Dal tempo all’eterno

7.

Padre ritorna

perché io sono debole

la strada percorsa fin qui

m’è parsa così strana senza di te

eppure non so se potrò mai rivederti.

Un fioco lume

un barlume appena

dentro il grande cerchio di fuoco

ma tutta la virtù è consumare il sogno d’una perdita

per sognare ancora

per dire sì quando il cuore nega.

L’altra vita che ci tenta è sempre lì alle porte

e tu e Dante e la cara compagna

che senso avete se non siete già altro?

Ho aperto un pertugio una piccola speranza

per sapere il segreto che ci chiude in una morsa stretta

ma l’altra vita apre uno spiraglio appena

delle sue grandi porte e

ciò che sembra un volto è forse il meno che si vede.

Solo qualche rara luce brilla o si spegne fra quelle immense volte.
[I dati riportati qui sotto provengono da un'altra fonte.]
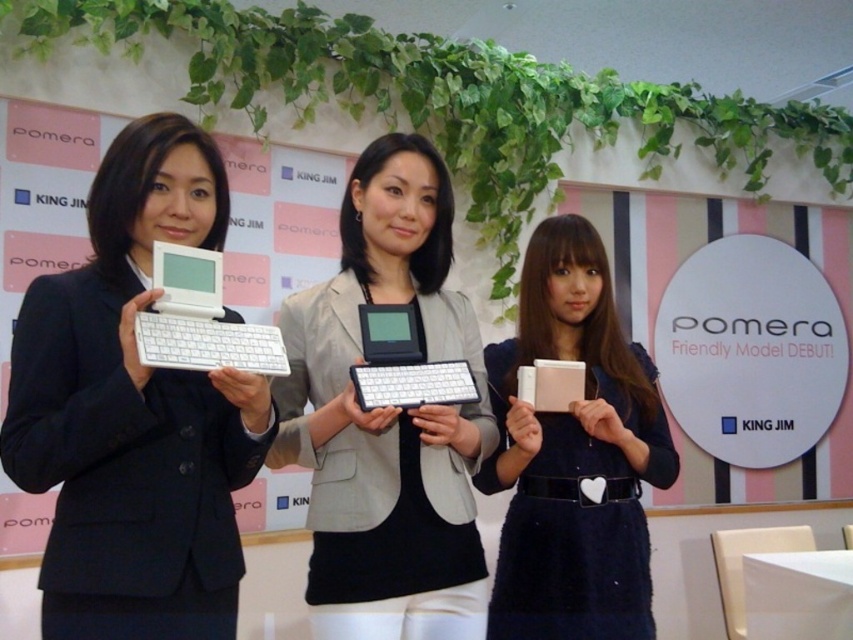
Does pink fabric purse at center come behind white matte laptop at left?

Yes.

This screenshot has height=640, width=853. Find the location of `pink fabric purse at center`. pink fabric purse at center is located at coordinates (573, 454).

Measure the distance between pink fabric purse at center and camera.

A distance of 5.16 feet exists between pink fabric purse at center and camera.

Where is `pink fabric purse at center`? The height and width of the screenshot is (640, 853). pink fabric purse at center is located at coordinates (573, 454).

Is matte black laptop at left thinner than matte black device at center?

Yes, matte black laptop at left is thinner than matte black device at center.

Is matte black laptop at left to the right of matte black device at center from the viewer's perspective?

In fact, matte black laptop at left is to the left of matte black device at center.

Locate an element on the screen. The width and height of the screenshot is (853, 640). matte black laptop at left is located at coordinates (132, 412).

You are a GUI agent. You are given a task and a screenshot of the screen. Output one action in this format:
    pyautogui.click(x=<x>, y=<y>)
    Task: Click on the matte black laptop at left
    
    Given the screenshot: What is the action you would take?
    pyautogui.click(x=132, y=412)

Is point (141, 428) farther from camera compared to point (407, 340)?

No.

I want to click on matte black laptop at left, so click(132, 412).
La nostra fede è poca cosa se non la sostiene il dubbio

la mano tenta di afferrare un’ombra

ed è mano soltanto o un’ombra anch’essa che trema nel buio

e la tua testa bianca dà poca luce

se la guardo da qui.

Tutta la nostra scienza è un baratro

che si colma nel vuoto

nell’io profondo che lentamente affiora

e dice la preghiera del perdono.

Padre ed io sunt nomina tantum

nulla ci resta che non sia l’ignoto

la grande fede è la nostra debole voce

un sì che si dice balbettando

o un no che trema sul labbro che lo dice.

*

28.

Ma l’illusione d’incontrarci ancora

dove tu non sarai

dove io non sarò

dove mai potremmo dirci addio

dove non c’è più dove e

l’anima è ovunque

tesa al suo nido

con la fede dei Santi che già vedono Dio

e più non devo cercarti

in questo spazio senza speranza

con tutta la disperazione possibile

perché tu sei ciò che io sono

perché io sono ciò che tu sei

se entrambi guardiamo Dio

da quest’angolo

da questo barlume che fa così opaco il mondo

dove mai ritorneremo con la nostra voce

unendo i nostri teneri nulla

in una più alta visione di Lui

dove tutto ciò che ci chiama

dall’alto

dal basso

dalla vita

dalla morte

è solo quel dolcissimo Nome che tutti li assomma e divide

e la speranza del sogno mai sognato

l’alba che non vedemmo insieme

e la fiamma del focolare che mai fu così alta nel caminetto spento.

Un volo di farfalla

A MIO FIGLIO

Quand’io ero e non potevo che essere

giovane; quand’io, anche rivoltandomi,

non avrei potuto mutare il mio stato

e quando era tutto possibile e non è stato

anch’io di me ho ceduto qualcosa

e ciò che ho ceduto non l’ho più ritrovato.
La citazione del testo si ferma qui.